===== Source data =====
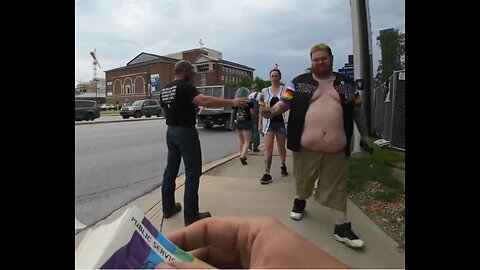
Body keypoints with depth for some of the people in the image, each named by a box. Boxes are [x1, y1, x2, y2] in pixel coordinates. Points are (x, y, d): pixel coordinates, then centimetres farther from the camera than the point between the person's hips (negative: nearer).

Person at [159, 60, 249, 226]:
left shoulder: (165, 90, 12)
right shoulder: (185, 86, -15)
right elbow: (204, 101, -32)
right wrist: (231, 102, -32)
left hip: (171, 131, 9)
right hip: (186, 132, -9)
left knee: (171, 169, 15)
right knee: (193, 172, -3)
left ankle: (168, 207, 25)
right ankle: (191, 216, 2)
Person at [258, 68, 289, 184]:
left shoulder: (285, 90, 1)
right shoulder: (265, 91, 6)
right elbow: (262, 108, 8)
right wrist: (260, 123, 4)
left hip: (281, 122, 0)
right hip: (269, 122, 1)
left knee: (281, 147, 13)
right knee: (268, 148, -6)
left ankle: (283, 165, 37)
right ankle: (267, 173, -4)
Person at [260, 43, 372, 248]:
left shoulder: (347, 83, 11)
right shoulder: (299, 82, 5)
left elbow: (357, 111, 17)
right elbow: (285, 102, 1)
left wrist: (364, 135, 17)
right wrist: (272, 112, -20)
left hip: (336, 148, 1)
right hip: (306, 146, -1)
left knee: (337, 187, 7)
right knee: (303, 179, 16)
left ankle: (342, 227, 17)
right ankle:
=====
## The problem
Please repeat the lines from the one containing "right hip: (186, 132, -9)" through the end of the lines, substituting "Figure at" for every "Person at" and leaving everything else unchanged.

## Finished exercise
right hip: (186, 132, -9)
left knee: (171, 169, 15)
right knee: (193, 172, -3)
left ankle: (168, 207, 25)
right ankle: (191, 216, 2)
Figure at [258, 68, 289, 184]:
left shoulder: (285, 90, 1)
right shoulder: (265, 91, 6)
right elbow: (262, 108, 8)
right wrist: (260, 123, 4)
left hip: (281, 122, 0)
right hip: (269, 122, 1)
left knee: (281, 147, 13)
right knee: (268, 148, -6)
left ankle: (283, 165, 37)
right ankle: (267, 173, -4)
Figure at [260, 43, 372, 248]:
left shoulder: (347, 83, 11)
right shoulder: (299, 82, 5)
left elbow: (357, 111, 17)
right elbow: (285, 102, 1)
left wrist: (364, 135, 17)
right wrist: (272, 112, -20)
left hip: (336, 148, 1)
right hip: (306, 146, -1)
left knee: (337, 187, 7)
right knee: (303, 179, 16)
left ankle: (342, 227, 17)
right ankle:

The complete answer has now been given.